“Anarchy and rebellion”: the 1967 movies that made Ron Howard want to be part of a cinematic revolution
Ron Howard was lucky enough to grow up as Hollywood started to change shape, and as he grew into adolescence and adulthood, he witnessed a cinematic landscape taking form that he could never have predicted when he started his career as a TV star.
The actor of course started out when he was so young that he wouldn’t have even known what cinema really was, his screen debut coming when he was just two years old in the movie Frontier Woman. But by the time he was six, he was a familiar face on American TV screens, appearing as Opie Taylor in The Andy Griffiths Show.
It was here that his interest in the showbiz world began, although it wouldn’t be until the late 1960s, when Howard was a teenager, that he’d discover this new era of American cinema that would light a fuse in his mind – one that he has never been able to put out.
Howard was enamoured by this fresh wave of Hollywood filmmaking which emerged in the wake of movements like the French New Wave over in Europe. The traditional, studio-bound mode of cinema that had dominated the mainstream for years was suddenly turned on its head as the censorial Hays Code was replaced with a more lenient age rating system, allowing graphic violence, nudity, and other taboo themes and images to enter Hollywood.
As a result, filmmaking became more brutal, more honest, and more nihilistic. Influenced by the experimentalism of independent and European cinema, directors started to take risks, and much of Hollywood’s newfound glory emerged in 1967 – the year that changed everything for Howard.

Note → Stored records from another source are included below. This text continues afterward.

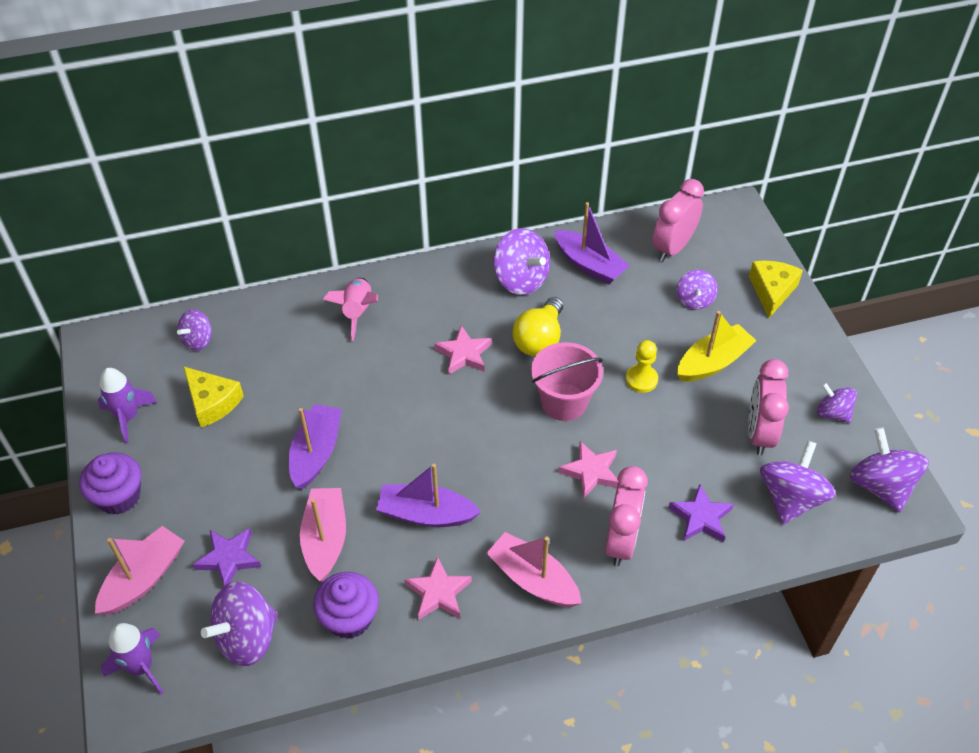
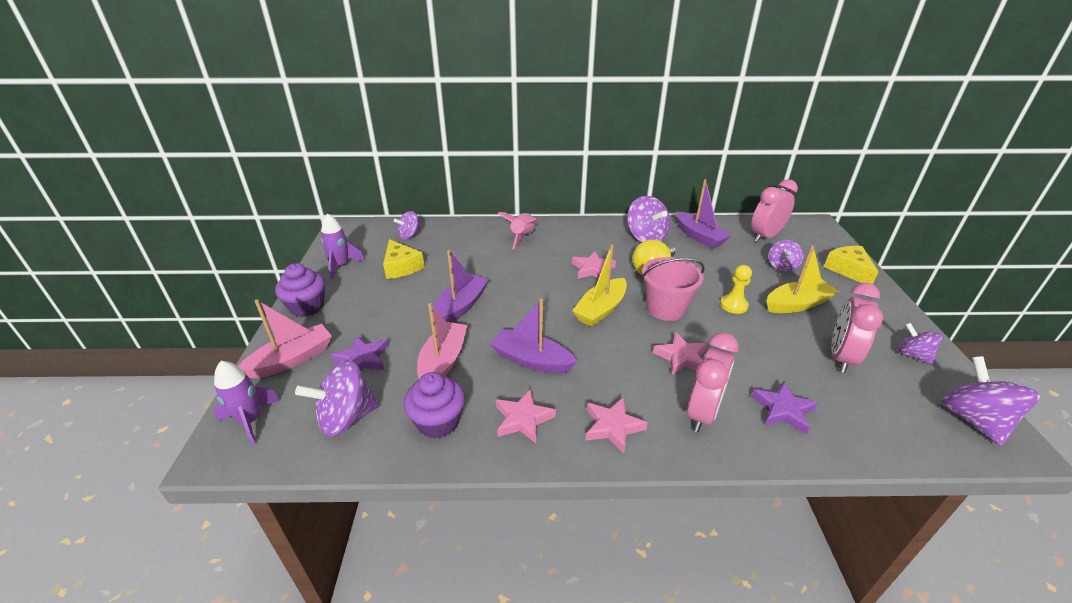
camera: 15 degrees right, 15 degrees down
pink boat [486,532,582,607] -> pink star [585,397,648,454]
yellow cheese [749,261,803,318] -> yellow cheese turned 45 degrees counterclockwise [824,246,878,284]
purple spinning top [760,441,836,525] -> none
none -> yellow boat [572,245,627,327]

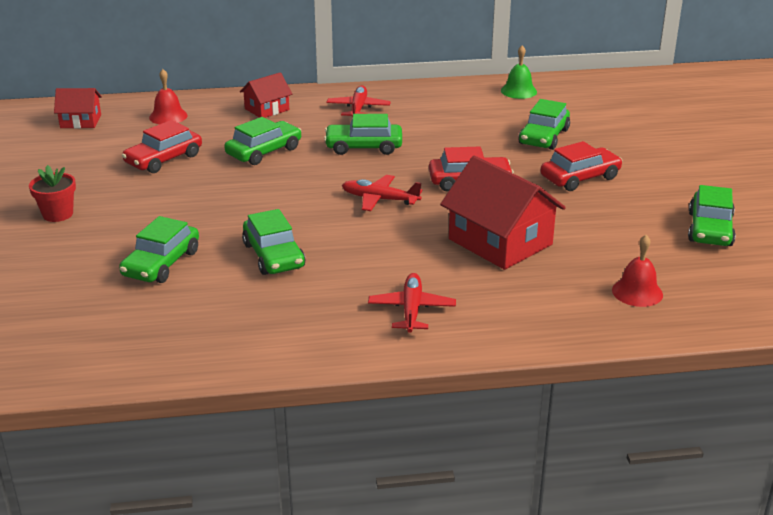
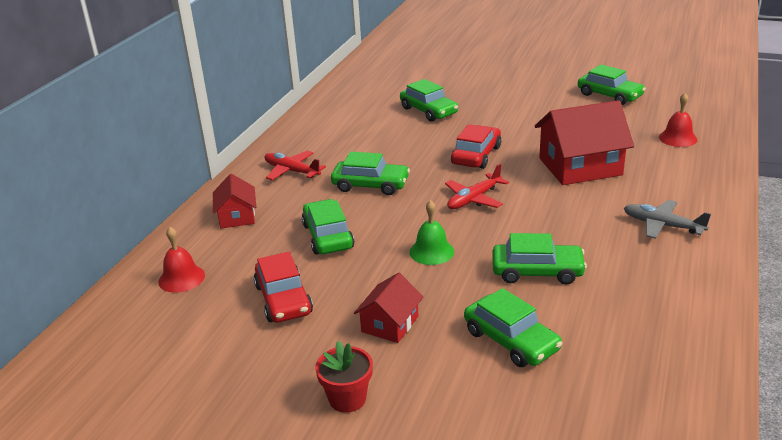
camera: 60 degrees left, 0 degrees up
red house [54,88,102,128] -> red house moved to [354,272,423,343]
green car [324,114,402,155] -> green car turned 105 degrees counterclockwise [331,152,410,195]
red plane [368,273,456,333] -> grey plane [624,200,711,239]
green bell [501,45,537,99] -> green bell moved to [409,200,454,265]
red car [541,141,623,191] -> none

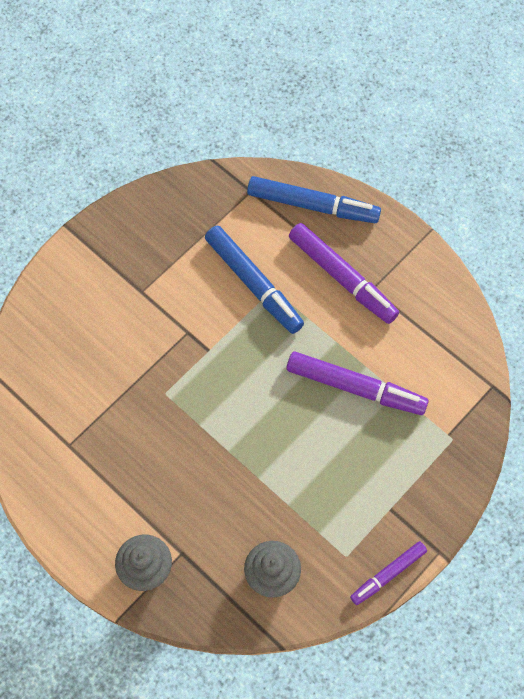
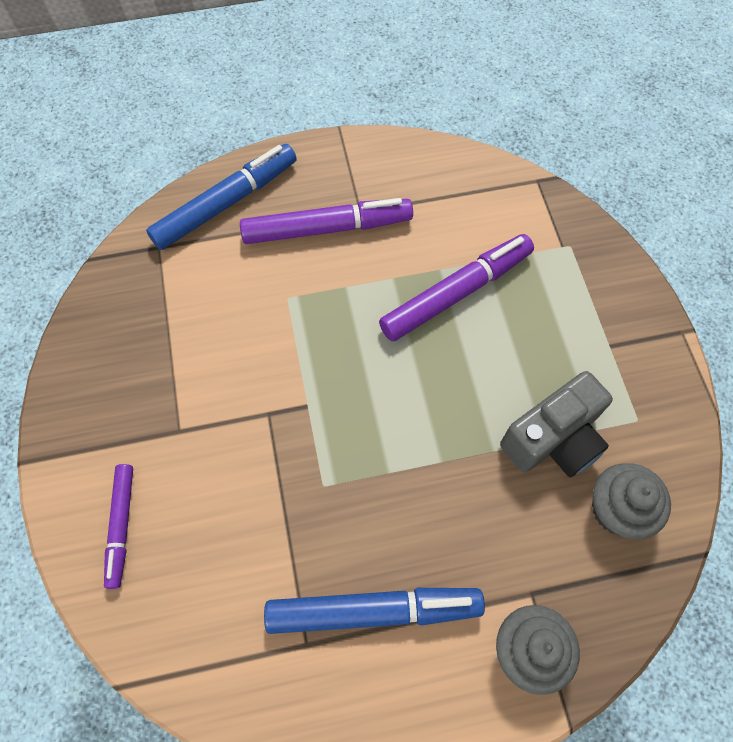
camera: 55 degrees left, 0 degrees up
blue marker [205,226,304,334] -> blue marker moved to [264,588,485,634]
purple marker [350,541,427,605] -> purple marker moved to [104,464,133,589]
none -> grey camera [500,371,613,477]

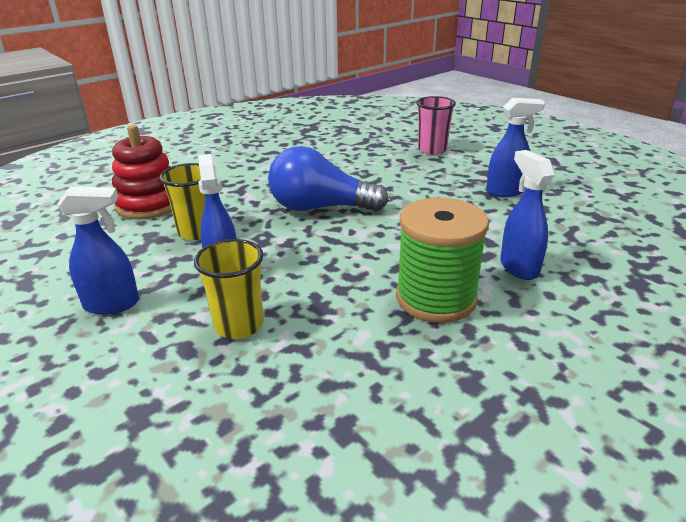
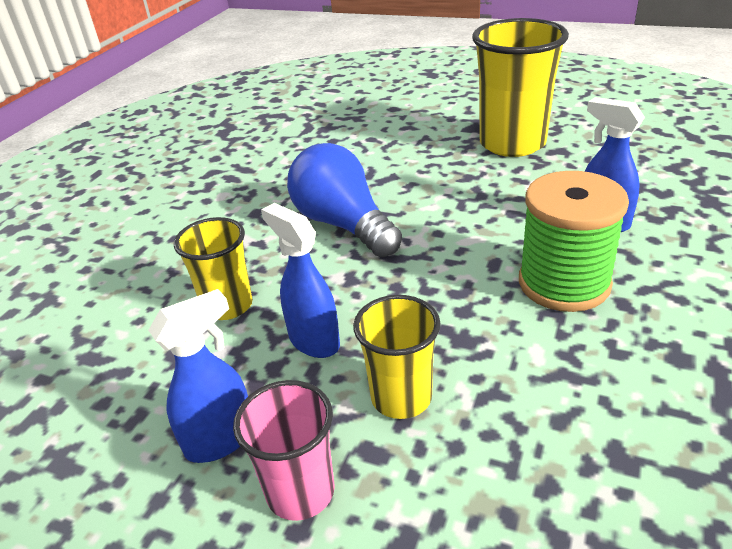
camera: 25 degrees left, 5 degrees up
red stacking toy [112,125,172,219] -> none
blue light bulb [268,146,389,211] -> blue light bulb turned 75 degrees clockwise [287,143,402,257]
pink cup [416,96,456,155] -> pink cup moved to [233,380,335,521]
blue spray bottle [486,98,545,197] -> yellow cup [472,18,569,157]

“When I was 10, one of the directors on The Andy Griffith Show said, ‘I see the way you’re looking at the camera and following rehearsals even when you’re not in the scenes, and I have a feeling you’re gonna be a director,’” Howard told Harvard Business Review. “Then, when I was around 12, I began to fall in love with the movies. The Graduate, Romeo and Juliet, Bonnie and Clyde—those films were a bit neorealist, borrowing from Europe, and had an anarchy and rebellion that was beginning to emerge in American cinema.”
The Graduate and Bonnie and Clyde both emerged in 1967 as monumental turning points for American cinema, particularly the latter, which is often cited as the defining moment of New Hollywood. Arthur Penn’s film was filled with incessant violence – and that final scene, in which the couple are hit with endless bullets, their deaths a brutal end to any hope, any semblance of the American Dream – was indicative of this new mode of filmmaking.
“It was a kind of cinematic revolution. I related to it, and I loved it, and I began to understand that there was this other thing beyond half-hour sitcoms. And the person behind that filmmaking was first and foremost the director. I wanted to play in that sandbox,” Howard explained.
From that moment on, everything changed for him. He continued to act in sitcoms – taking on a long-running role in Happy Days, starting in 1974 – but he made his directorial debut in 1977 with Grand Theft Auto, eventually winning a ‘Best Director’ Oscar in 2002 for A Beautiful Mind.